My mental model so far had the resulting path set to /a/b/c/d. To my surprise, it was simply /c/d. Curious to know where I went wrong here. (And what the right mental model is)

CodePudding user response:

/a is an absolute path, and b is a relative path, so concatenating them will produce /a/b.

But /c/d is also an absolute path, so concatenating it with anything in front of it is basically a no-op, the absolute path will take priority, so the final result is just /c/d.

This is discussed in more detail on cppreference.com:

std::filesystem::operator/(std::filesystem::path)

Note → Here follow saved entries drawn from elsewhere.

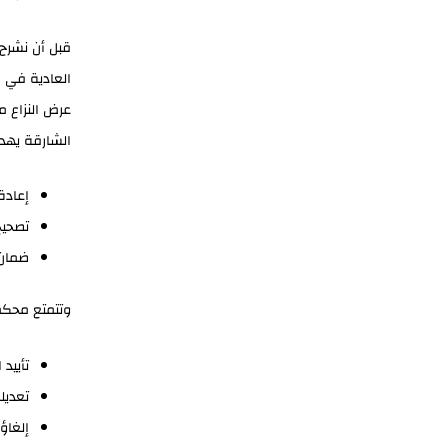
قبل أن نشرح
العادية في ا
عرض النزاع 
الشارقة يهدف
إعاد
تصحيح
ضمان 
وتتمتع محكم
تأييد
تعديله
إلغاؤه 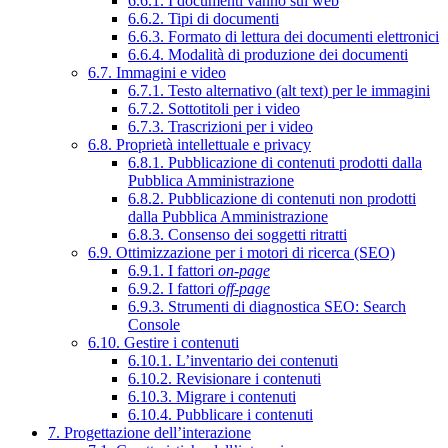
6.6.1. I documenti vanno sul web
6.6.2. Tipi di documenti
6.6.3. Formato di lettura dei documenti elettronici
6.6.4. Modalità di produzione dei documenti
6.7. Immagini e video
6.7.1. Testo alternativo (alt text) per le immagini
6.7.2. Sottotitoli per i video
6.7.3. Trascrizioni per i video
6.8. Proprietà intellettuale e privacy
6.8.1. Pubblicazione di contenuti prodotti dalla
Pubblica Amministrazione
6.8.2. Pubblicazione di contenuti non prodotti
dalla Pubblica Amministrazione
6.8.3. Consenso dei soggetti ritratti
6.9. Ottimizzazione per i motori di ricerca (SEO)
6.9.1. I fattori
on-page
6.9.2. I fattori
off-page
6.9.3. Strumenti di diagnostica SEO: Search
Console
6.10. Gestire i contenuti
6.10.1. L’inventario dei contenuti
6.10.2. Revisionare i contenuti
6.10.3. Migrare i contenuti
6.10.4. Pubblicare i contenuti
7. Progettazione dell’interazione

Concatenates two path components using the preferred directory separator if appropriate (see operator/= for details).

Effectively returns path(lhs) /= rhs.

std::filesystem::path::operator/=

path& operator/=( const path& p );

If p.is_absolute() || (p.has_root_name() && p.root_name() != root_name()), then replaces the current path with p as if by operator=(p) and finishes.

To get the result you want, drop the leading / from /c/d to make it a relative path:

std::filesystem::path{"/a"} / std::filesystem::path{"b"} / std::filesystem::path{"c/d"}

CodePudding user response:

what the right mental model is

a / b means "if b is not absolute, then it's relative to a".

This lets you have a "default" base directory, where the rhs is assumed to be located, if the path is not absolute.